# My Copy of Keynote has Shipped!



## prophet6 (Jan 7, 2003)

That was fast! I ordered it from the apple store this afternoon, and it shipped! Tracking number and all!

Sweeet!


----------



## symphonix (Jan 7, 2003)

Neat. We look forward to seeing what it is like.

And, for all the zealots out there, lets try and remember the market and purpose of this product before we start ranting.
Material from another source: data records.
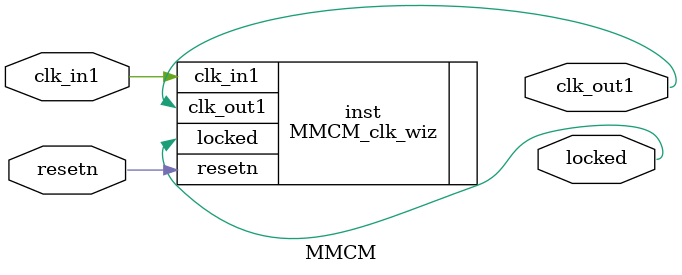
<source format=v>


`timescale 1ps/1ps

(* CORE_GENERATION_INFO = "MMCM,clk_wiz_v6_0_2_0_0,{component_name=MMCM,use_phase_alignment=true,use_min_o_jitter=false,use_max_i_jitter=false,use_dyn_phase_shift=false,use_inclk_switchover=false,use_dyn_reconfig=false,enable_axi=0,feedback_source=FDBK_AUTO,PRIMITIVE=MMCM,num_out_clk=1,clkin1_period=20.000,clkin2_period=10.0,use_power_down=false,use_reset=true,use_locked=true,use_inclk_stopped=false,feedback_type=SINGLE,CLOCK_MGR_TYPE=NA,manual_override=false}" *)

module MMCM 
 (
  // Clock out ports
  output        clk_out1,
  // Status and control signals
  input         resetn,
  output        locked,
 // Clock in ports
  input         clk_in1
 );

  MMCM_clk_wiz inst
  (
  // Clock out ports  
  .clk_out1(clk_out1),
  // Status and control signals               
  .resetn(resetn), 
  .locked(locked),
 // Clock in ports
  .clk_in1(clk_in1)
  );

endmodule

</source>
I remember when iPhoto was released there were people hammering it for not supporting photoshop filters, colour separations or a dozen other things that really wouldn't be appropriate for the market it was intended for.

Keynote looks fantastic, and I would much rather do my presentations for university on Keynote, with its sleek design and alpha-blended graphics, than on a certain other app which I won't name ... (Cough, cough, PowerPoint, Cough)


----------



## theed (Jan 7, 2003)

my microsoft free lifestyle just got a lot better at making presentations.  I had been using html.  Decent, but not good at transitions.  

Please do let us know what you think.  I was kinda saddenned that there wasn't a free version or a try before you buy version.  I believe everything is shareware, with the possible exception of wives, or, at least other people's wives... hmm why is it that I find myself in a hole and it keeps getting deeper?


----------



## Gnomo (Jan 7, 2003)

> _Originally posted by symphonix _
> *lets try and remember the market and purpose of this product before we start ranting.*


Sure the idea isn't "new" and presentation software has been "done before".

However, Steve said that Apple created Keynote "for him." They created it solely for internal use, but now they have decided to sell it.  So, regardless of whether they sell 1 copy or 1 million copies, they have made money on it.


----------